Max Neumann – Sleepy blue eyes

20 septembre 2010

25 septembre – 10 novembre 2010

La galerie Vidal-Saint Phalle a le plaisir de présenter sa dixième exposition personnelle consacrée à Max Neumann.

La figure est le sujet unique de Max Neumann. Une figure mystérieuse qui se reconnait entre toutes, dont on retrouve les éclatantes qualités de coloriste de son auteur, la simplification belle et efficace du trait, mais dont l’identification reste toujours imprécise :

Privée de regard, ou de nez, ou de bouche, elle n’est ni vraiment le portrait d’une personne déterminée, laquelle serait d’ailleurs dépouillée de tout attribut, de tout symbolisme qui contribuerait à l’identifier, ni l’archétype d’un caractère ou d’un état particulier; l’artiste, qui varie les allusions comiques ou grotesques, les rapprochements déconcertants, ne nous donne aucune indication permettant d’aller dans ce sens. Associée à des objets insolites, des images vaguement terribles, de simples masses sombres inquiétantes, cette figure se refuse à nous indiquer la solution à l’énigme mise en scène par l’artiste et où elle joue le rôle principal.

Chaque peinture, chaque dessin se lit-il comme l’écrit Gérard-Georges Lemaire comme “une chambre noire de la mémoire” ? S’agit-il de personnage(s) “sans visage, qu’on regarde comme on écoute une voix se taire” (Jean-Marie Tasset) ?

Max Neumann lui-même préfère parler de “paysage mental”, et se réfère à l’occasion à cette phrase de Flaubert : « La Forme est peut-être une erreur de tes sens, la Substance une imagination de ta pensée. »

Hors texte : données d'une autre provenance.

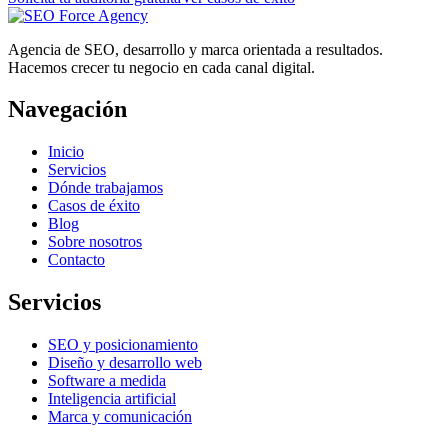
Agencia de SEO, desarrollo y marca orientada a resultados.
Hacemos crecer tu negocio en cada canal digital.
Navegación
Inicio
Servicios
Dónde trabajamos
Casos de éxito
Blog
Sobre nosotros
Contacto
Servicios
SEO y posicionamiento
Diseño y desarrollo web
Software a medida
Inteligencia artificial
Marca y comunicación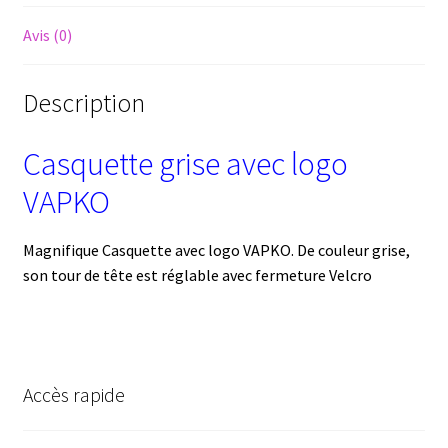
Avis (0)
Description
Casquette grise avec logo
VAPKO
Magnifique Casquette avec logo VAPKO. De couleur grise,
son tour de tête est réglable avec fermeture Velcro
Accès rapide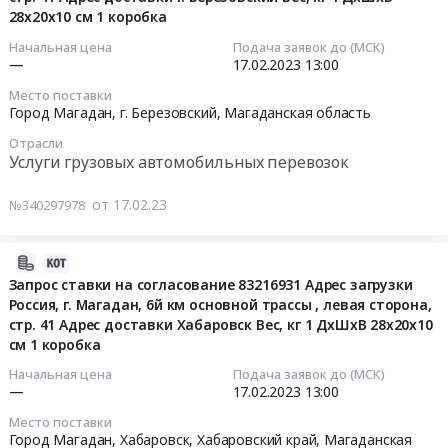
(18
автомобильных
28х20х10 см 1 коробка
Russia,
лотов)
перевозок
RU
2023-
Тендер
Начальная цена
Подача заявок до (МСК)
Предмет
Приморский
—
17.02.2023
13:00
02-
на
тендера:
край
17
перевозку
Место поставки
Автоперевозка
Услуги
13:00:00
бурового
Город Магадан, г. Березовский,
Магаданская область
негабаритного
грузовых
инструмента
Отрасли
груза
автомобильных
Тендер:
РФ-
Услуги грузовых автомобильных перевозок
из
перевозок
Запрос
РК
Китая
Предмет
ставки
(18
от 17.02.23
№340297978
в
тендера:
на
лотов)
Россию.
Сборная
согласование
at
Цена:
доставка
2023-
83217209
г.
0
фармацевтических
02-
Запрос ставки на согласование 83216931 Адрес загрузки
Адрес
Магадан,
руб.
Россия, г. Магадан, 6й км основной трассы , левая сторона,
грузов.
17
загрузки
г.
стр. 41 Адрес доставки Хабаровск Вес, кг 1 ДхШхВ 28х20х10
Цена:
10:10:42
Россия,
Астана,
см 1 коробка
0
г.Магадан,
г.
руб.
2023-
6й
Красноярск,
Начальная цена
Подача заявок до (МСК)
—
17.02.2023
13:00
02-
км
г.
17
основной
Домодедово,
Место поставки
13:00:00
трассы
Город Магадан, Хабаровск,
Хабаровский край
,
Магаданская
г.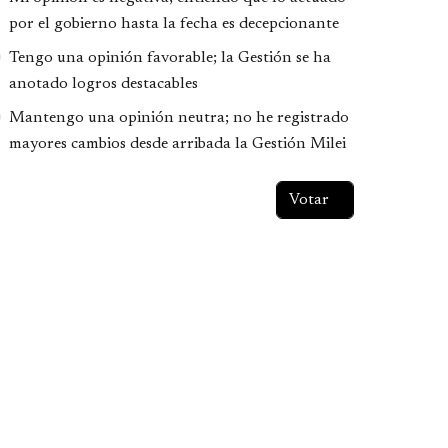
por el gobierno hasta la fecha es decepcionante
Tengo una opinión favorable; la Gestión se ha
anotado logros destacables
Mantengo una opinión neutra; no he registrado
mayores cambios desde arribada la Gestión Milei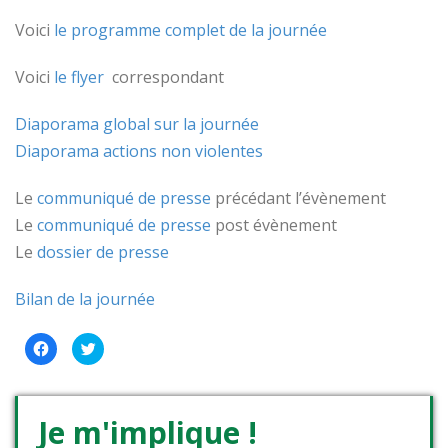
Voici
le programme complet de la journée
Voici
le flyer
correspondant
Diaporama global sur la journée
Diaporama actions non violentes
Le
communiqué de presse
précédant l’évènement
Le
communiqué de presse
post évènement
Le
dossier de presse
Bilan de la journée
Cliquez
Cliquez
pour
pour
partager
partager
sur
sur
Facebook(ouvre
Twitter(ouvre
dans
dans
une
une
Je m'implique !
nouvelle
nouvelle
fenêtre)
fenêtre)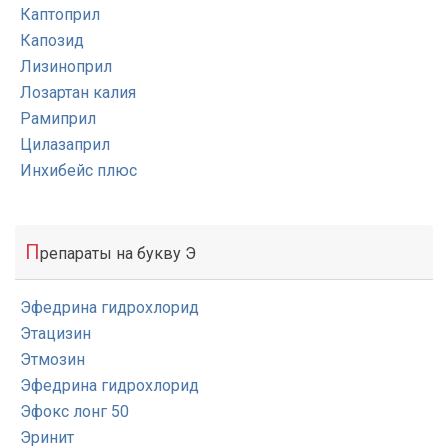
Каптоприл
Капозид
Лизиноприл
Лозартан калия
Рамиприл
Цилазаприл
Инхибейс плюс
П
репараты на букву Э
Эфедрина гидрохлорид
Этацизин
Этмозин
Эфедрина гидрохлорид
Эфокс лонг 50
Эринит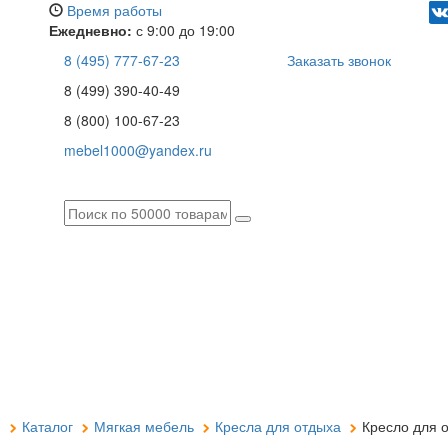
Время работы
Ежедневно:
с 9:00 до 19:00
8 (495) 777-67-23
Заказать звонок
8 (499) 390-40-49
8 (800) 100-67-23
mebel1000@yandex.ru
я
Каталог
Мягкая мебель
Кресла для отдыха
Кресло для о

Ces dernières années, le travail de Max Neumann s’est considérablement enrichi du changement des techniques utilisées : il a laissé de coté la détrempe et la liberté immédiate que confère ce médium liquide et travaille le plus souvent à l’huile.

D’où, dans les travaux récents, des solutions différentes à trouver dans le traitement des fonds, d’où une touche plus serrée, plus appuyée, ces effets nouveaux de matière, ces incisions dans la matière colorée, ces effets de “grilles” rendus par le passage d’un peigne métallique sur la toile ou sur la papier.

L’exposition “Sleepy blue eyes” rassemble une trentaine de dessins, de format 30 x 30 cm, réalisées en 2010 sur le même papier huilé, et une dizaine de dessins plus grands et de petites peintures récentes.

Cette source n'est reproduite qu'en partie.